Kitap, birkaç olumsuzluğu dışında beklediğimden iyiydi aslında. Kurgu başarılıydı. Karakterlerin, olayların, mekanların, vs. betimlenmesinde bir eksiklik yoktu. Aksiyon ve heyecan ortalarda biraz düşse de daha sonra toparlandı. Belki son kısımlar, bu yaşanmışlıkların ağırlığına kıyasla biraz toz pembe kalmış olabilir; ama o kadarına da takılmıyorum. Kitabın tek büyük sorunu, bana göre, türündeki belirsizlikti. Böyle bir değişikliğin olacağına dair ipuçları kitabın tanıtım yazısında yer alsaydı, daha iyi olabilirdi. Sınırları belirleyip beklentimi ona göre ayarlardım ben de ve kitaptan daha çok keyif alırdım. Yine de, İhanetini Fısılda umduğumdan iyi çıktığı için mutluyum :) Bir de bu kitap, sanırım yazarın ilk kitabı; bunu da göz önüne alacak olursam yazarın iyi bir iş çıkardığını düşünüyorum ^_^
Kadınlar Günü yaklaşırken Kitap Kedisi Reading Challenge 2016’nın 10’uncu maddesi olan “Daha önce okumadığınız bir Türk kadın yazar” maddesini tamamlayayım dedim. Aranmaya vaktim olmadığı için de rafımda okunmayı bekleyenlerden seçeyim dedim ve işte böyle çıktı karşıma Meltem Lian Özüt’ün İhanetini Fısılda…

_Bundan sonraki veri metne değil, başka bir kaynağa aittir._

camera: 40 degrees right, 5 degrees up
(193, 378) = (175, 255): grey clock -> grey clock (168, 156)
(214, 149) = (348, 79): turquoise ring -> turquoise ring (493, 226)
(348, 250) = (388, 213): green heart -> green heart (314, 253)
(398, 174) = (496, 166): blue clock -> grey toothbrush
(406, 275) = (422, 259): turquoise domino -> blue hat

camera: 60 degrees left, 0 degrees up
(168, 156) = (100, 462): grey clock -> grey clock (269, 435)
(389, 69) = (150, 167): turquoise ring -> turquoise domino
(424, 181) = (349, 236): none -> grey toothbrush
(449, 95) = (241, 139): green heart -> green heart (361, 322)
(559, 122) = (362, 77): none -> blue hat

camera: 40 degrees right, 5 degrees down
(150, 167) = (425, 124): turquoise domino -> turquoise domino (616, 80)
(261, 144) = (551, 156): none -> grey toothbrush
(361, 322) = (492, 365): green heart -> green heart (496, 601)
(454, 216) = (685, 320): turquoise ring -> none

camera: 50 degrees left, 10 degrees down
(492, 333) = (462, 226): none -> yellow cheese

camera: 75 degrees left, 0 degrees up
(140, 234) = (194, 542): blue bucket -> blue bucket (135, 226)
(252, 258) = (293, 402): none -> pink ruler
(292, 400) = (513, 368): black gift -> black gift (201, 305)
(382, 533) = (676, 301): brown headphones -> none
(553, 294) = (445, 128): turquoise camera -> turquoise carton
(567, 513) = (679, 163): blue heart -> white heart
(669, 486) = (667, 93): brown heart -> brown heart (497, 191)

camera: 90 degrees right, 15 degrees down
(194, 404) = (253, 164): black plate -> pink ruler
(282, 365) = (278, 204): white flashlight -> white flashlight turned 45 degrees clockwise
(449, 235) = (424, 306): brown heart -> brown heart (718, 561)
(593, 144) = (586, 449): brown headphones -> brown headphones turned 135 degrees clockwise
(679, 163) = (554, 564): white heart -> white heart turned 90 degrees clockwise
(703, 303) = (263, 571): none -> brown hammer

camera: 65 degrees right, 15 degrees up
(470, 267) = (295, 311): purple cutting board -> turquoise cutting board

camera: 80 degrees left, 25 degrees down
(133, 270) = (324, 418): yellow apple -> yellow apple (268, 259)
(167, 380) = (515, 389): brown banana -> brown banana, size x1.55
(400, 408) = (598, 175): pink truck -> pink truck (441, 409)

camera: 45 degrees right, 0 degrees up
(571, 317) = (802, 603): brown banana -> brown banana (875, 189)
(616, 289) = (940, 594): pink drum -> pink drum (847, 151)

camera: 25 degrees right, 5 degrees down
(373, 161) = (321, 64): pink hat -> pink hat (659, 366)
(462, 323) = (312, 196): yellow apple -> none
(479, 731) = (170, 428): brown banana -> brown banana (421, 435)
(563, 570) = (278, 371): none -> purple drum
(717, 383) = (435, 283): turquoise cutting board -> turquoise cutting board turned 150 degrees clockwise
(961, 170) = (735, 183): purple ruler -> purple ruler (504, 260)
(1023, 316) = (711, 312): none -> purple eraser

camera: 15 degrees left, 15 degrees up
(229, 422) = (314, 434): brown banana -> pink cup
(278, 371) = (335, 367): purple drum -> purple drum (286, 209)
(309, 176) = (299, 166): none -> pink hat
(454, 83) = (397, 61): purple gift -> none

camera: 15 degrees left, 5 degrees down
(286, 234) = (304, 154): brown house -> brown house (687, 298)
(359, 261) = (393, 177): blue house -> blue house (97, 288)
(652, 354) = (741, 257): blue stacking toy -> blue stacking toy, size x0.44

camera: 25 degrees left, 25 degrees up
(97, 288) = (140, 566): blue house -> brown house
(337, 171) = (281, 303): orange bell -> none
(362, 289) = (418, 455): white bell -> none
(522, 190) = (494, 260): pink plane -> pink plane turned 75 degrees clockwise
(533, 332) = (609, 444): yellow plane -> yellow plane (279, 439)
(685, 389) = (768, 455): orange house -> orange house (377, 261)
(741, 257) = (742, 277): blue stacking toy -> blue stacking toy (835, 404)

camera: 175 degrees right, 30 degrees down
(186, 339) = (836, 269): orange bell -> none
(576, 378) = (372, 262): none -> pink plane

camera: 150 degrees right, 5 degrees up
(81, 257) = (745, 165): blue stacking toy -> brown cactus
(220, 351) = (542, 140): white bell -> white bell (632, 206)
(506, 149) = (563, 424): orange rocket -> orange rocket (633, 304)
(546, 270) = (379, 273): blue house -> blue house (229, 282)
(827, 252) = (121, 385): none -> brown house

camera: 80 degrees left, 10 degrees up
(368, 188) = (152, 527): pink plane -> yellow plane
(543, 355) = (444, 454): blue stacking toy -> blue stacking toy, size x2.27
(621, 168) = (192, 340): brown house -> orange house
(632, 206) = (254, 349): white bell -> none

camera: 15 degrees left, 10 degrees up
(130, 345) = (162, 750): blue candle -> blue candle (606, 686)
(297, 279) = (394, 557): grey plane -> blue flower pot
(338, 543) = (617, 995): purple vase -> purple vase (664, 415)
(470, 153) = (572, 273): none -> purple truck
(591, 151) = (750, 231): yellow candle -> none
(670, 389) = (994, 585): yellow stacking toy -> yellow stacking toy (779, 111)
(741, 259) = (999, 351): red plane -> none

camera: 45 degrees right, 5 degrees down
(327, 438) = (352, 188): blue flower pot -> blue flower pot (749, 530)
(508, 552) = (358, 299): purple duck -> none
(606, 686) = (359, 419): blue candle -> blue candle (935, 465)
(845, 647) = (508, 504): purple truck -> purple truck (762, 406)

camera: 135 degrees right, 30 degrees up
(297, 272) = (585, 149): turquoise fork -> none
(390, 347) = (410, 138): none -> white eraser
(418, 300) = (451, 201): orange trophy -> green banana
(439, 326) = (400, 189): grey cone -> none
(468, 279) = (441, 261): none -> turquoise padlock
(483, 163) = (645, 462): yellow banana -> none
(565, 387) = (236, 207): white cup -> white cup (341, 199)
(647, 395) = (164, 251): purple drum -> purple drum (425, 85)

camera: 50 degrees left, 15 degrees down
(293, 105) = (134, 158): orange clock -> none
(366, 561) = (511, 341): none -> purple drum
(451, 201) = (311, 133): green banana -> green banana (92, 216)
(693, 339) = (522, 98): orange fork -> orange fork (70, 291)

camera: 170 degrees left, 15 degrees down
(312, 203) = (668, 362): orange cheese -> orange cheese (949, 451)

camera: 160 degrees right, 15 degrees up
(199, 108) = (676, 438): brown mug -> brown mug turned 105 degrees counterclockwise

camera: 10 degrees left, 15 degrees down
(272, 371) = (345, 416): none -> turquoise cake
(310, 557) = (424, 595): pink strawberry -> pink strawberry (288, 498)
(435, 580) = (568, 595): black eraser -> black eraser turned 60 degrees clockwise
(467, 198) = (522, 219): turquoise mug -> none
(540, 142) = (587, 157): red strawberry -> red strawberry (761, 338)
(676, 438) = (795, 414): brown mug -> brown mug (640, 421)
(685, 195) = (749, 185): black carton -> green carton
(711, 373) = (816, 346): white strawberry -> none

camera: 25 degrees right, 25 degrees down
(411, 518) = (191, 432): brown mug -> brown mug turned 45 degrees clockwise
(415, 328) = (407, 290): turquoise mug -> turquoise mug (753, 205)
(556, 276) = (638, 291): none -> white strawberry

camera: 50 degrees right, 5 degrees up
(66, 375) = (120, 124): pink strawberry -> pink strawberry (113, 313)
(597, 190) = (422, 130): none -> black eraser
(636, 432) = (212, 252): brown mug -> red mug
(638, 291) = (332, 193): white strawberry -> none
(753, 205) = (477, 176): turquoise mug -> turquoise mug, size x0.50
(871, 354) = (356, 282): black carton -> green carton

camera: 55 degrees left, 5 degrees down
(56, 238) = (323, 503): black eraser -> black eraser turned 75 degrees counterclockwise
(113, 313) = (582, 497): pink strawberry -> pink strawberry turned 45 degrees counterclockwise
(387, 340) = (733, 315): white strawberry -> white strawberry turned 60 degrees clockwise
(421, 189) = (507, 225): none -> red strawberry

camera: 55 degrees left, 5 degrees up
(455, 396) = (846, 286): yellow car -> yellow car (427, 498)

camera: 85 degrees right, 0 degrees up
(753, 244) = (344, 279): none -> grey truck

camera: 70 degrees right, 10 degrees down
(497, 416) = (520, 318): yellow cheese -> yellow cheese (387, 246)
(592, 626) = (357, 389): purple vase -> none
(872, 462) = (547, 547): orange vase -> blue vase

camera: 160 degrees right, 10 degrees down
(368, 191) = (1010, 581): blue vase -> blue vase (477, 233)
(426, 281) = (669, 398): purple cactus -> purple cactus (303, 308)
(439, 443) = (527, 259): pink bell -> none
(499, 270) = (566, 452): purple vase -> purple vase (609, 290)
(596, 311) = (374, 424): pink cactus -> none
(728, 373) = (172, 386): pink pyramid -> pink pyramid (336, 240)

“56 gün ölümün gölgesinde,” komada kalan Berrak isimli mankenin hikayesi İhanetini Fısılda… Kulağa ilginç geliyor, kitabın ilk başları da ilginç geliyor çünkü komada olduğu ve durumu ağır olduğu için hiç kimse emin değil başında konuştuklarında kendilerini duyup, duymadığından. Halbuki Berrak her şeyi duyuyor, kokuları alıyor, bakış açısında olanları görebiliyor. İşte zaten biraz da böyle çıkıyor ihanetler ortaya. Annesi yanına geç gelmesi yetmezmiş gibi bir de işim var diye başından ayrılıp gidiyor. Babası zaten yine işleri yüzünden hiç gelememiş. Abisi deseniz, o da yanında az kalıp yine işlerinin başına dönüyor. Berrak kızımız, ailesi açısından bahtsız yani anlayacağınız. Ancak arkadaşları açısından daha da bahtsız, inanın.
Diğer yandan Berrak’ı küçüklüğünden, mahalleden tanıyan, şimdiye kadar da onun kariyerini takip eden Bora doktor var. Onun Berrak’a anlattıkları, bir nevi ilan-ı aşk edişi, Berrak bunları dışına vuramasa da içinde hissettikleri, söyledikleri var… Komadaki bir insanın monologu ilginç olur diye düşünebilirsiniz ama o da insan ve sürekli “ben” odaklı bir şekilde konuştuğu ve düşündüğü için gerçekten baydım bazı bölümlerde.
Bunlara ek olarak, kitabın ortalarından itibaren tuhaf şeyler de olmaya başlıyor. Mesela Berrak, kendinde olduğunu belli edemiyor olsa da bazen ona dokunan hemşireyi ve/veya arkadaşlarını çarpabiliyor. Sonra, Bora ve Berrak aynı rüyayı görerek orada buluşuyor. Bu bana paranormal bir şey değil de, daha çok son zamanlarda giderek popülerleşen kuantum düşünce tarzının bir uzantısı gibi göründü. Öyle mi, değil mi, bir bilene sormak lazım tabii.